Work to be completed :: The expected answer is the set of lines in the data below between the line holding "middle mcp: (359, 366)" and the line holding "middle pip: (470, 542)", inclusive, written out exactly.

Provided information ::
:::
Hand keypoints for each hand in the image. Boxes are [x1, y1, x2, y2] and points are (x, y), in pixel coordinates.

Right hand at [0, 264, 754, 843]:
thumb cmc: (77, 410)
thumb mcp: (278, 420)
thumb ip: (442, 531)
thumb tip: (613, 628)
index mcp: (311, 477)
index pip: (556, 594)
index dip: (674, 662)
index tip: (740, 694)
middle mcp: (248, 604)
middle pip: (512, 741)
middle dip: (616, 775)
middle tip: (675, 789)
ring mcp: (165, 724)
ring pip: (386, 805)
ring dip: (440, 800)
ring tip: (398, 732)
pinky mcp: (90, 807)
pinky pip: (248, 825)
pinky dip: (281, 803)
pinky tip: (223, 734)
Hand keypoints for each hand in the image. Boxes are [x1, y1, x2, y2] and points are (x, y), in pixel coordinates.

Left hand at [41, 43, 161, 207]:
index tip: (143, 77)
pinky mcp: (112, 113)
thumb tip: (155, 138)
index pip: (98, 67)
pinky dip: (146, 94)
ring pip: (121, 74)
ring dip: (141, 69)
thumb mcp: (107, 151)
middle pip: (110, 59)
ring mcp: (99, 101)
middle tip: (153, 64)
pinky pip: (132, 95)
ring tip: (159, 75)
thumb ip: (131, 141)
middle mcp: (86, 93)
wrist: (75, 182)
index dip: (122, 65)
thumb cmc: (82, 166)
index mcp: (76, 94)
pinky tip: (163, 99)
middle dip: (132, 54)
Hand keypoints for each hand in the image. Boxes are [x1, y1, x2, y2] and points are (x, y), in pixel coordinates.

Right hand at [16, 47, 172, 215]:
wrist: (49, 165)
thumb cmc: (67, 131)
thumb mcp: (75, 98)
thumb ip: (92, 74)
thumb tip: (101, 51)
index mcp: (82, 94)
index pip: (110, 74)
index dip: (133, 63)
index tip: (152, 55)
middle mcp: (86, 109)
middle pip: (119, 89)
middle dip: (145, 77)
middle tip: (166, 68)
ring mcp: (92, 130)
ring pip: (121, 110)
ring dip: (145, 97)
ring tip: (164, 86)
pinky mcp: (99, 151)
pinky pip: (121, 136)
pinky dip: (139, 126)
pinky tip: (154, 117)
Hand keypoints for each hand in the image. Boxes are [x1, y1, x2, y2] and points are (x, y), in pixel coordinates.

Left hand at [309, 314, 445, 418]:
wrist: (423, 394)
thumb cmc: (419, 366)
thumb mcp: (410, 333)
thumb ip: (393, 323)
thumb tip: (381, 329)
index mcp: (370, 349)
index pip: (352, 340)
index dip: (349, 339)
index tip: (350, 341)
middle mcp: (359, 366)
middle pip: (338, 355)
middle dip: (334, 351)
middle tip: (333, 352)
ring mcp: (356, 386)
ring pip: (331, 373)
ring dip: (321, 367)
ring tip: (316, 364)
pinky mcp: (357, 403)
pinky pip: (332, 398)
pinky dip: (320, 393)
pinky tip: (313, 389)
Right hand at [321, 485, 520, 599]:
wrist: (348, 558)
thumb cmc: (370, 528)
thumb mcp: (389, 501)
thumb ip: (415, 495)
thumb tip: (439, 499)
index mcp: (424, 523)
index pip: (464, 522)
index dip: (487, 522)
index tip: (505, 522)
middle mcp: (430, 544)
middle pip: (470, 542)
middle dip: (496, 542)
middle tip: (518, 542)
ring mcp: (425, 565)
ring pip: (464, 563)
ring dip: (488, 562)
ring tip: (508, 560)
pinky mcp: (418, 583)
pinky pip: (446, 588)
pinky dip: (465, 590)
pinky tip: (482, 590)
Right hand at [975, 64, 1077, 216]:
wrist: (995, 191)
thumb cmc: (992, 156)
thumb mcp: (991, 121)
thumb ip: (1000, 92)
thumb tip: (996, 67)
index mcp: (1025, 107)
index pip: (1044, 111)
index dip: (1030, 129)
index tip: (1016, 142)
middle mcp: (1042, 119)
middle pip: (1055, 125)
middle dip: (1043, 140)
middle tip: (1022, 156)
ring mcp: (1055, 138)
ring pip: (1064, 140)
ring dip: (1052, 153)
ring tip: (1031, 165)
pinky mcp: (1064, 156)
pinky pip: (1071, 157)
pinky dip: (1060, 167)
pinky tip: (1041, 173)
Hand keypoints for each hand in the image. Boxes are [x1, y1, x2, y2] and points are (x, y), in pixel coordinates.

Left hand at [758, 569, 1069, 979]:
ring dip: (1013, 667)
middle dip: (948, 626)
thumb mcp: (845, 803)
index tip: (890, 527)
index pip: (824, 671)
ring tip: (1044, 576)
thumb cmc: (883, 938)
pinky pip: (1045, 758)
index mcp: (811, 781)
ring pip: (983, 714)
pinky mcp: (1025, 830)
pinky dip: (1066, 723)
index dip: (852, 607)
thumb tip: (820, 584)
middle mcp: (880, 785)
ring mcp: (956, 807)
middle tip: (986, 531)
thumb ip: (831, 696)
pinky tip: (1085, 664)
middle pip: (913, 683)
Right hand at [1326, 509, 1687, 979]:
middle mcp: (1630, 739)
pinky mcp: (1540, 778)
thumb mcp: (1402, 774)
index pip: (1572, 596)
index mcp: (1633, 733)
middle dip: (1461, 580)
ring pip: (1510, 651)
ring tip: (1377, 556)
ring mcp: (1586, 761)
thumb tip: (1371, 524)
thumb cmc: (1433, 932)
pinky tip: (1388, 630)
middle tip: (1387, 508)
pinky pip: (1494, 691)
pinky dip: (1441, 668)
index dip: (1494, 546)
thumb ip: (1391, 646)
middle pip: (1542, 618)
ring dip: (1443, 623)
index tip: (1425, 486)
:::
Result of this exercise ::
middle mcp: (359, 366)
middle pip: (338, 355)
middle dip: (334, 351)
middle tip: (333, 352)
ring mcp: (356, 386)
ring pip: (331, 373)
ring dip: (321, 367)
ring tip: (316, 364)
pinky mcp: (357, 403)
pinky pip: (332, 398)
pinky dip: (320, 393)
pinky tip: (313, 389)
Right hand at [321, 485, 520, 599]:
wrist: (348, 558)
thumb cmc: (370, 528)
thumb mcp: (389, 501)
thumb ip: (415, 495)
thumb tip: (439, 499)
index mcp: (424, 523)
index pip: (464, 522)
index dip: (487, 522)
index tip: (505, 522)
middle mcp: (430, 544)
middle pip: (470, 542)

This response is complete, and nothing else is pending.